Das Gebäude des neogotischen Stils zeichnet sich durch seine imposante Größe für ein ländliches Dorf aus, das seinen Spitznamen Cathedral of Mountains wert ist. Die Pläne wurden von Abbé Gouilloux selbst erstellt, und die Materialien (wie der Faye Sand) waren lokal. Die Dorfbewohner nahmen aktiv an der Konstruktion teil und wählten einen ambitionierten architektonischen Stil für die Zeit. Die Kirche wurde im Jahr 2000 als Historisches Denkmal für sein Erbe Interesse aufgeführt.

Die Innenmöbel umfassen einen geschnitzten Hauptaltar, eine mit Heiligen geschmückte Holzpüre und Glasfenster, die von lokalen Notaren zwischen 1877 und 1879 angeboten werden. Diese Glasfenster, signiert Eug. Moulin à Dreux für einen von ihnen vertreten religiöse Persönlichkeiten, die mit Spendern verbunden sind (wie Saint Marguerite oder Saint Michael). Der Rosenkranz des Portals zeigt Gott in Majestät, während die Glocken, gesegnet im Jahre 1891, die liturgische Bedeutung des Ortes betonen.

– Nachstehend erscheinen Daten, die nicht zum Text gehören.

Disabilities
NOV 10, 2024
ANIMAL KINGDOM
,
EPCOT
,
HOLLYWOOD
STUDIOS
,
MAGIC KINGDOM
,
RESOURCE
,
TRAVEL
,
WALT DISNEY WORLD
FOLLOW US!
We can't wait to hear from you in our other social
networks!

Die Kirche unterhält enge Verbindungen zur Kongregation der kleinen Schwestern der Kampagnen, gegründet 1866 in Loubeyrat von Marguerite Gardarin (Mutter Saint John the Baptist) und Abbé Gouilloux. Ihre benachbarte Kapelle, mit einer hellen Weiße, kontrastiert mit dem dunklen Stein der Kirche. Heute befindet sich noch eine Nonne dieser Gemeinde im Dorf, die dieses geistige Erbe fortsetzt.

Ein Denkmal für die Toten, integriert in den Eingang, ehrt die Kinder von Loubeyrat, die in den beiden Weltkriegen gefallen waren. Jedes Jahr feiert eine Masse die Krippe des Hl. Johannes des Täufers, Schutzpatron des Dorfes, am Sonntag nach dem 24. Juni. Das Gebäude bleibt ein Symbol für den Glauben und die Solidarität der Gemeinschaft, die über seine Schöpfung hinausging.